All I know about this is that it likely happens because the client was disconnected. Most likely it received an {error, closed} back after trying to do a socket operation. You would get a more verbose stream_error tuple otherwise. I do not know why that happens or what to do about it. Having a trace of what Gun is doing when this happens may help.

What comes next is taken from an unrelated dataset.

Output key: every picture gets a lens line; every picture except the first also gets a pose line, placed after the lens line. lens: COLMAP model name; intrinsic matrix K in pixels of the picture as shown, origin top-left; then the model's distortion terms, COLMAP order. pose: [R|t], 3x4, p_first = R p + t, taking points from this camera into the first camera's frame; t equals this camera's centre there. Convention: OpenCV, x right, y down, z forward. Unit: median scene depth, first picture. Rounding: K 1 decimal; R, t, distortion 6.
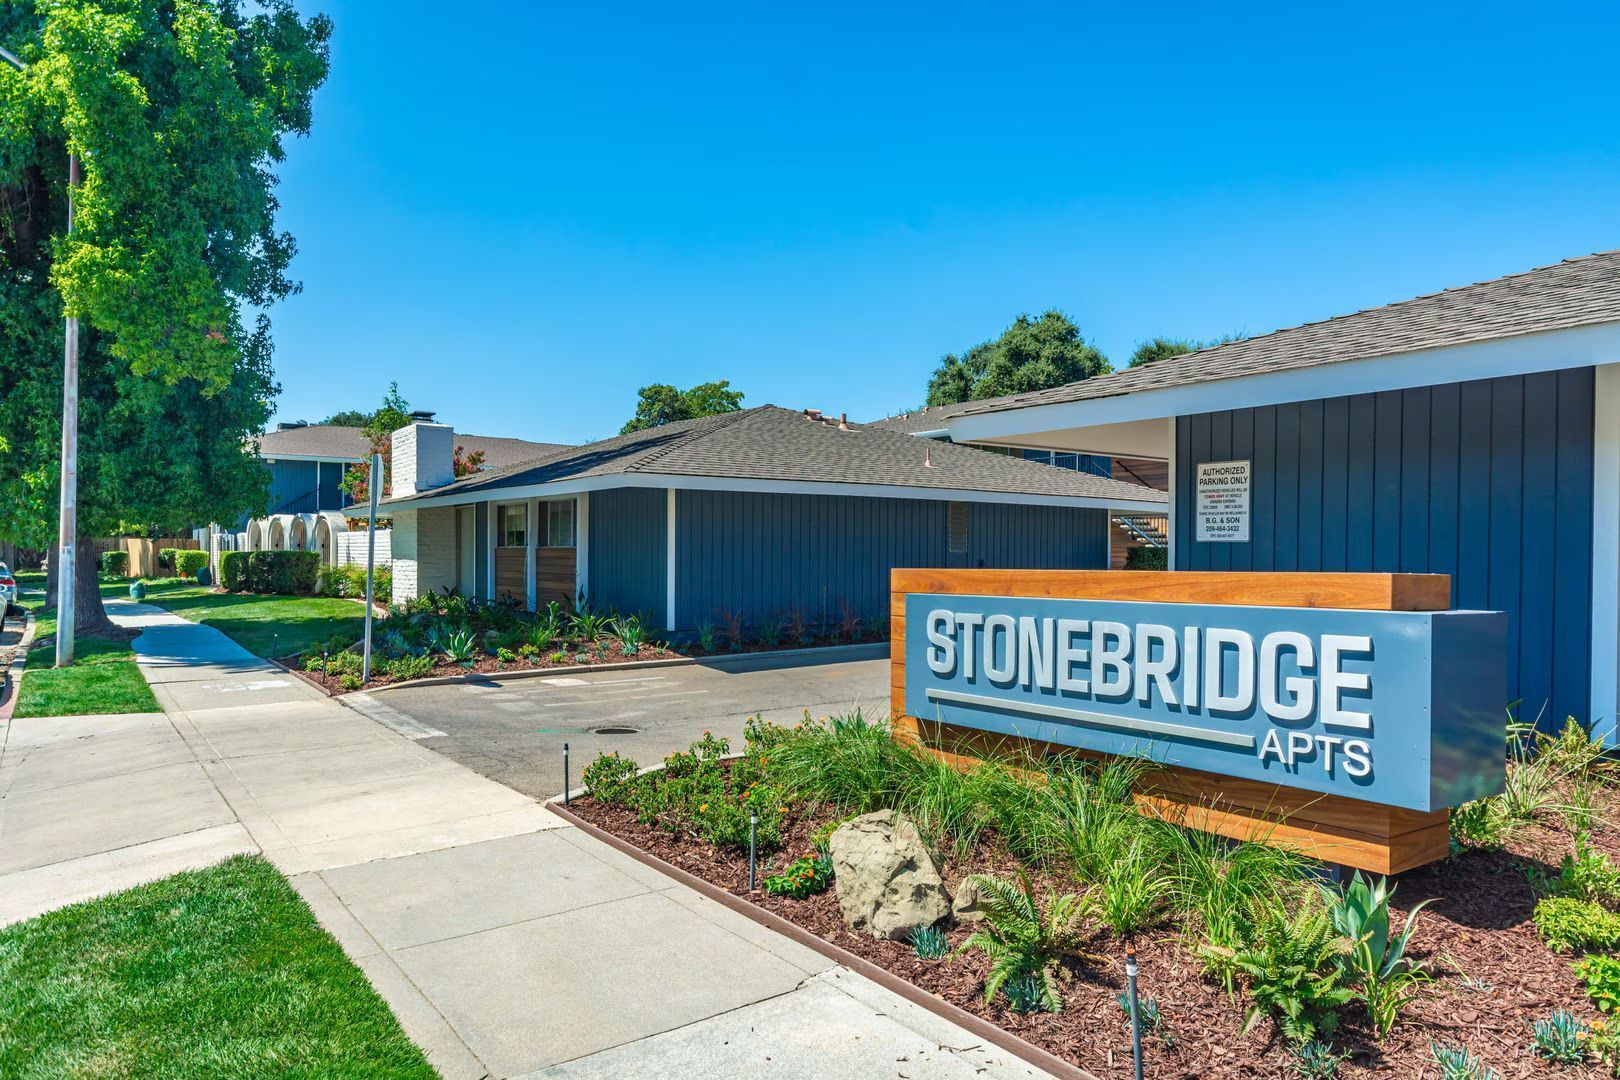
lens RADIAL K [[998.4, 0, 811.2], [0, 998.4, 572.8], [0, 0, 1]] dist [-0.007662, 0.000703]
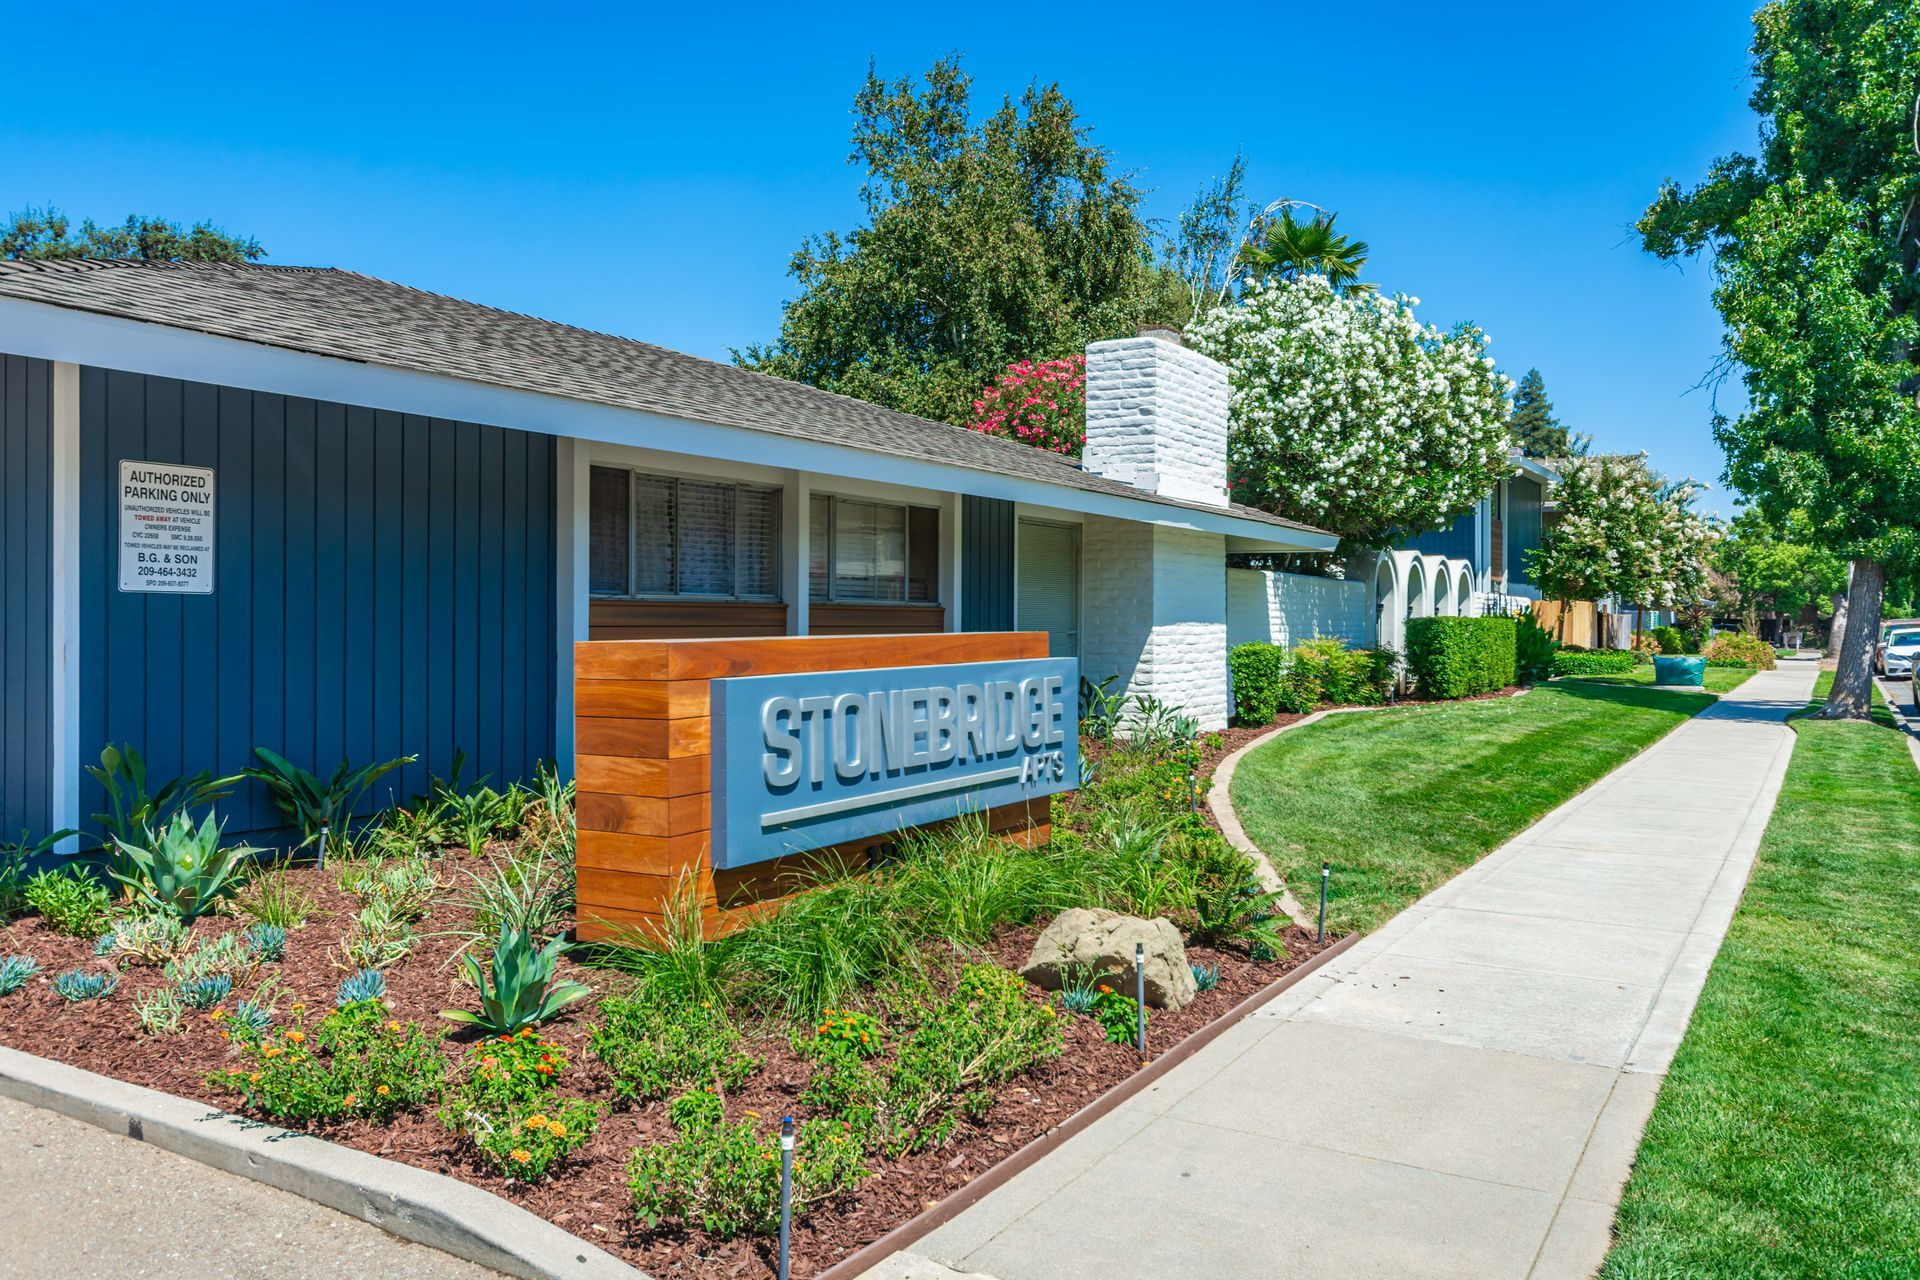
lens RADIAL K [[1416.3, 0, 973.3], [0, 1416.3, 634.3], [0, 0, 1]] dist [-0.013396, 0.000200]
pose [[-0.366310, -0.013773, 0.930391, -1.378256], [0.012355, 0.999730, 0.019664, -0.039412], [-0.930411, 0.018698, -0.366041, 2.020997]]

Vkutovoy92 commented 7 months ago

Hi, I have the same, with 1.3.0 I had {error,{stop,{goaway,215,no_error,<<>>},'Client is going away.'}} {error,{stop,{goaway,145,no_error,<<>>},'Client is going away.'}} {error,{stop,{goaway,143,no_error,<<>>},'Client is going away.'}}

And after update to 2.0.1 these problems are not exist but I have had new error {stream_error,{closed,{error,closed}}} And this I can catch in condition:

`

{response, nofin, HttpCode = 200,  _Headers} ->
  case gun:await_body(ConnPid, StreamRef, ?TIMEOUT) of
    {ok, Body}  ->
      FinishTime = time_util:militime() - StartTime,
      metrics:instrument(FinishTime, UrlForMetrics, true, HttpCode),
      DecodeBody = json:decode(Body),
      {prepare_response(DecodeBody), FinishTime};
    {error,{stream_error,{closed,{error,closed}}}} = Error ->
      log:error("{"?MODULE_STRING"}  - stream_error, error ~p", [Error]),
      FinishTime = time_util:militime() - StartTime,
      metrics:instrument(FinishTime, UrlForMetrics, false, stream_error),
      ?ErrorResp(FinishTime)
  end;

`

Vkutovoy92 commented 7 months ago

I have noticed that this error turns up on highload services and almost at the same time. 2 screens from 2 different services Снимок экрана 2023-11-20 в 17 13 14

Снимок экрана 2023-11-20 в 17 13 09

essen commented 7 months ago

Could be happening if the network has hiccups. You should see TCP connections getting closed at the same time.